Alongside the results from this year’s chili cook-off and details on the forthcoming changes to the curbside recycling program, the “New Dollar General to Open in [Insert Your Town Here]” story is a mainstay for local reporters across the U.S.
Following Dollar General’s robust late-March presentation to investors detailing its long-term strategic plans and what those plans mean in the near term, the American news-reading public can expect more variations on that headline in the coming years.
Dollar General (DG) has set a 7% to 10% annual target for net sales through 2020. The key means of hitting this target is expansion. And relocation. And remodeling. And an increase in same store sales (2% to 4%). But plenty of expansion. To the tune of
FY 2016: 900 new stores (+ 875 relocations and remodels)
FY 2017: 1,000 new stores (+ 900 relocations and remodels)

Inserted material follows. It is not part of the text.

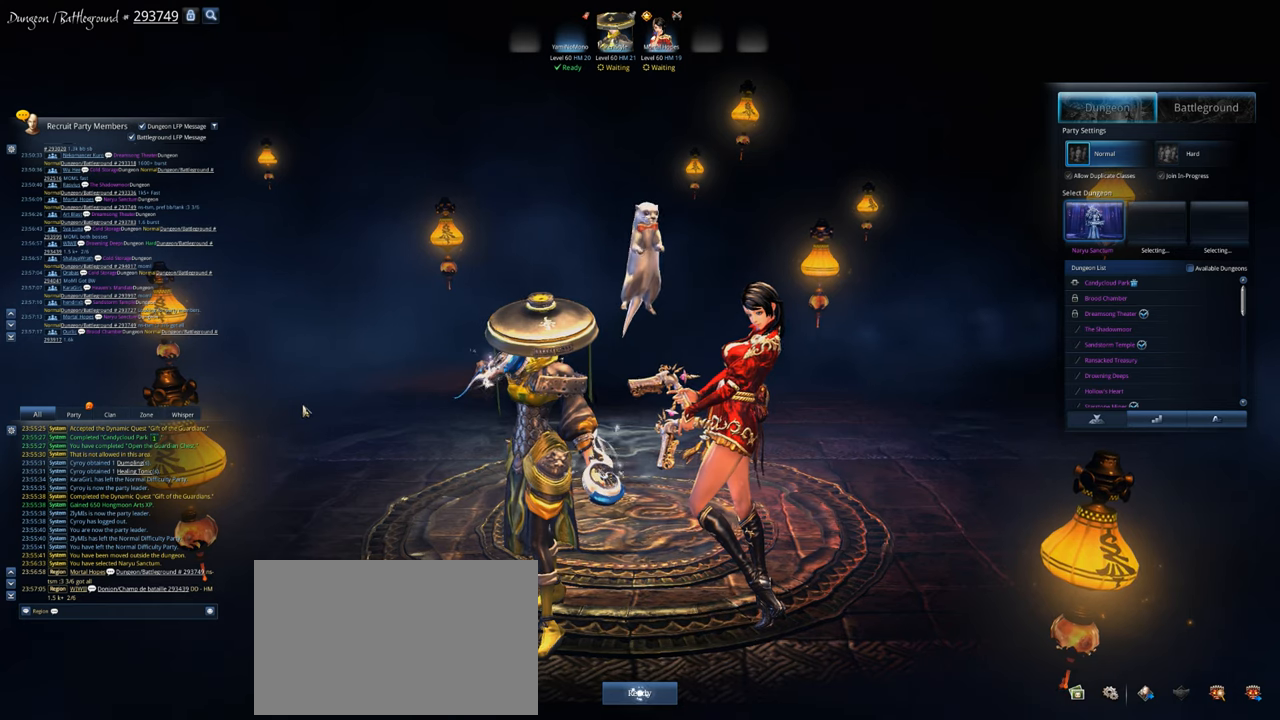
{"keys": [], "mouse": [], "mouse_move": "still", "events": []}
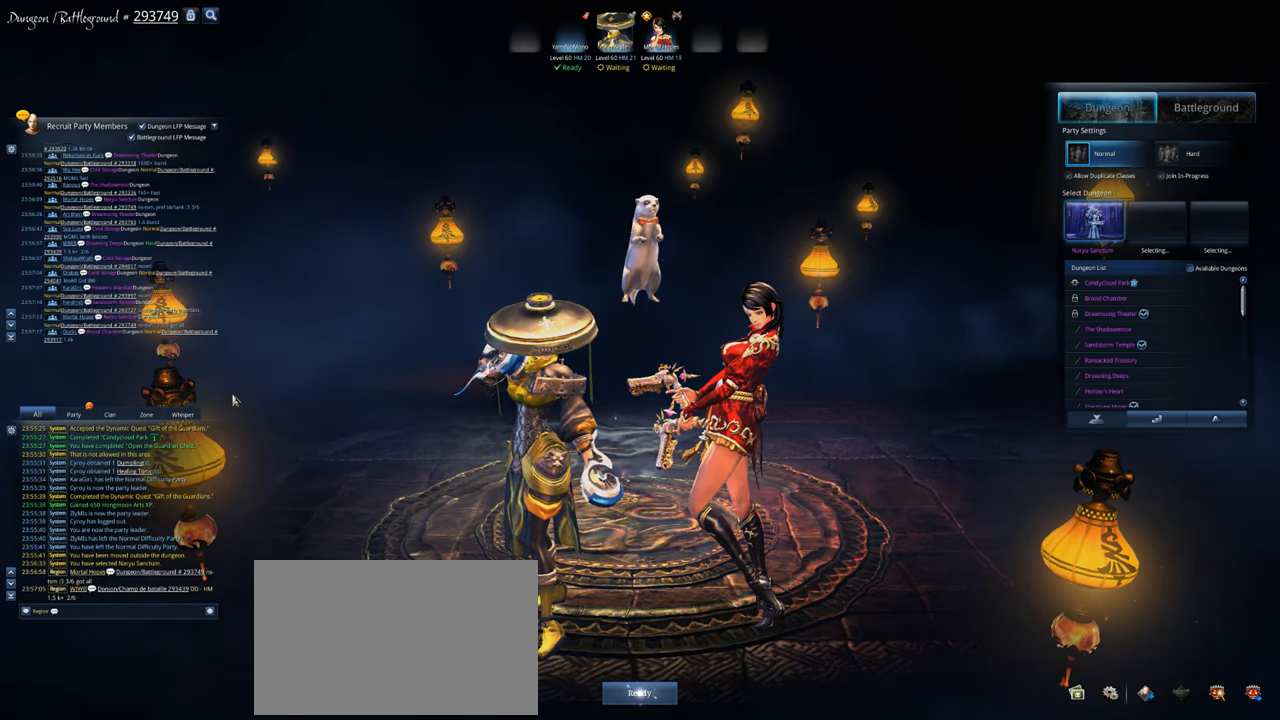
{"keys": [], "mouse": [], "mouse_move": "up-left", "events": []}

Historical Data Source: Chain Store Guide’s Discount Stores and Specialty Retailers Database. Data is not intended for investment decisions.
*Projection: Dollar General Corp.
Both the net number of new stores and the year-over-year growth are quite significant in a historical context, and though no direct mention was made during the investor presentation of the Dollar Tree acquisition of Family Dollar last summer and its now-combined 13,000+ store presence, it no doubt weighs heavily in DG planning.
Net units: These 1,900 store openings reflect an unprecedented level of expansion for the company, equaling in two years the number of stores opened in the previous three, which to date have been the three most productive years in DG history for store openings. In his investor presentation, CEO Todd Vasos labeled this as “aggressive growth, but
growth we can manage.”
Year-over-year growth: The FY 2016 and F2017 expansion plans equate to year-over-year store growth rates of 7.2% and 7.5%, rates Dollar General hasn’t produced since 2005 when the addition of 767 stores produced a 10.5% increase in total stores.
Historical Data Source: Chain Store Guide’s Discount Stores and Specialty Retailers Database. Data is not intended for investment decisions.
*Projection: Dollar General Corp.
Vasos also noted that Dollar General has identified 13,000 “growth opportunities” throughout the continental U.S. — locations well-suited for placement of a Dollar General store. He went on to say, “While we won’t get all 13,000, our goal is to get the lion’s share of those 13,000.”
“Getting close” to capitalizing on those 13,000 opportunities would get Dollar General close to doubling the 12,483 stores it had in place to close 2015. And serve reporters up with quite a few made-to-order stories.